There I noticed the statistics indicated a write to have been taking place, whilst there was no ‘log file parallel write’ wait event. Weird… So I dug deeper and looked at the functions taking place. These are the functions that I found: https://gitlab.com/snippets/1926207

The important bits are:
– In the function ksfdaio() the IO request is submitted:
ksfdaio>ksfdgo>ksfd_skgfqio>skgfqio>skgfr_lio_listio64>io_submit
– And in the function ksfdblock() the IO request result is read (“reaped”):
ksfdblock>ksfdpoll>ksfdwtio>skgfrwat>skgfrliopo>io_getevents

But no wait event is called *at all!*

This is a clear change from earlier versions, where the logwriter write would always yield a ‘log file parallel write’ wait event.
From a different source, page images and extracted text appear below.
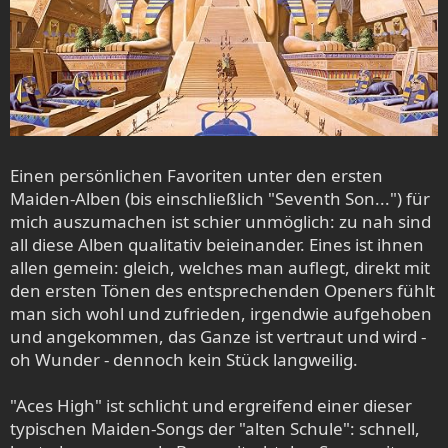
Einen persönlichen Favoriten unter den ersten
Maiden-Alben (bis einschließlich "Seventh Son...") für
mich auszumachen ist schier unmöglich: zu nah sind
all diese Alben qualitativ beieinander. Eines ist ihnen
allen gemein: gleich, welches man auflegt, direkt mit
den ersten Tönen des entsprechenden Openers fühlt
man sich wohl und zufrieden, irgendwie aufgehoben
und angekommen, das Ganze ist vertraut und wird -
oh Wunder - dennoch kein Stück langweilig.
"Aces High" ist schlicht und ergreifend einer dieser
typischen Maiden-Songs der "alten Schule": schnell,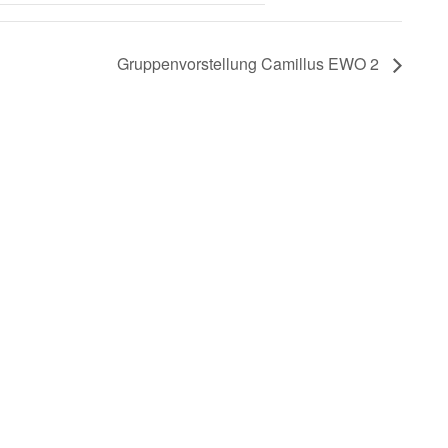
Gruppenvorstellung Camillus EWO 2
But when did this change happen? To answer that question, I installed version 12.1.0.2 (no patches) to look at the code path and found: https://gitlab.com/snippets/1926211

The important bits are:
– The wait interface is invoked: kslwtbctx()
– In the function ksfdgo() the IO request is submitted:
ksfd_sbio>ksfdgo>ksfd_skgfqio>skgfqio>skgfr_lio_listio64>io_submit
– And in the function ksfdwtio() to IO request result is read (“reaped”):
ksfd_sbio>ksfdwtio>skgfrwat>skgfospo>skgfrliopo>io_getevents
– And the wait interface is ended: kslwtectx()

Ah! So a clear change! So when did this change happen? I installed 12.2.0.1 and found the same ‘waiting’ codepath, then installed 18.3, and found the waiting codepath. So the change probably happened in Oracle 19! So I installed 19.3, and found the waiting codepath once again!! So was it a change in PSU 19.4 or 19.5? I installed 19.5, and found the waiting codepath too.
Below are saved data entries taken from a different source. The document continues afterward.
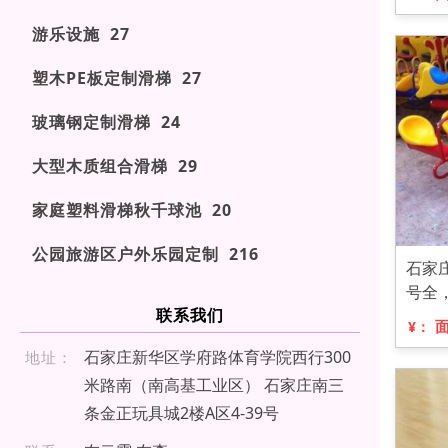
游乐设施 27
塑木PE板定制滑梯 27
玻璃钢定制滑梯 24
大型木质组合滑梯 29
家庭塑料滑梯秋千球池 20
公园旅游区户外乐园定制 216
石家
号全
联系我们
¥：
石家庄新华区学府路体育学院西行300
地址：
米路南（南高基工业区） 石家庄南三
条金正玩具城2楼A区4-39号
O.M.G. Why am I seeing different behaviour between two databases on the exact same version? Well, I set some undocumented parameters, so I replicated these in my newly installed database…and it didn’t change.

What else is different? Well…one is a multi-tenant database, and the other isn’t…but surely that doesn’t change the IO codepath?? Of course this is easy to check, so I dropped the non-CDB database and created a CDB one, and…it now showed the same “non waiting” codepath.

So, apparently, using the oracle database in multi-tenant mode changes the IO codepath behaviour. I checked the codepath going down in versions, and it turns out this change appeared in 12.2.0.1.0, so essentially in Oracle 12.2 (Oracle 18 and 19 are actually Oracle 12.2.0.2 and Oracle 12.2.0.3). To be clear on this: I didn’t find this change in 12.1.0.2.

Does this mean the wait events ‘log file parallel write’ does not show up at all? No, if the call io_getevents after io_submit does not return all submitted IOs, it must wait for it, and at that point invoke the wait interface and then go into a blocking io_getevents call, so the actual waiting is timed. This is shown in this snippet: https://gitlab.com/snippets/1926212

This shows ksfdblock>ksfdpoll>ksfdwtio>skgfrwat>skgfrliopo>io_getevents, which returns 0 (what means that it didn’t found any IOs in the completion queue), which then returns up to the ksfdpoll function, invokes the wait interface, kslwtbctx, and then dives to io_getevents again, but now in blocking mode to wait for the IO.

I also replayed the tests on ASM, which shows the exact same (non-)waiting behaviour.

Conclusion
For Oracle versions 12.1.0.2 up to 19.5, the wait event ‘log file parallel write’ includes both the submission of the IO request (io_submit call) and the waiting for the submitted IOs to finish (io_getevents call). This means the waiting time of the event in this case is the total latency of the IO request, including operating system processing.

Starting from version 12.2, only if the multi-tenant option is used, this is changed, and the wait event ‘log file parallel write’ only is shown if the submitted IOs are not available after they are submitted, and thus the logwriter process has to wait for them. If the wait is shown, the time in the event is the actual waiting time for the IOs to finish from the perspective of the logwriter process, not the IO latency time.

Of course if you have multiple log groups on disks with different latencies, this wait event waits for all IOs to finish, which means it times the slowest IO of all submitted IOs.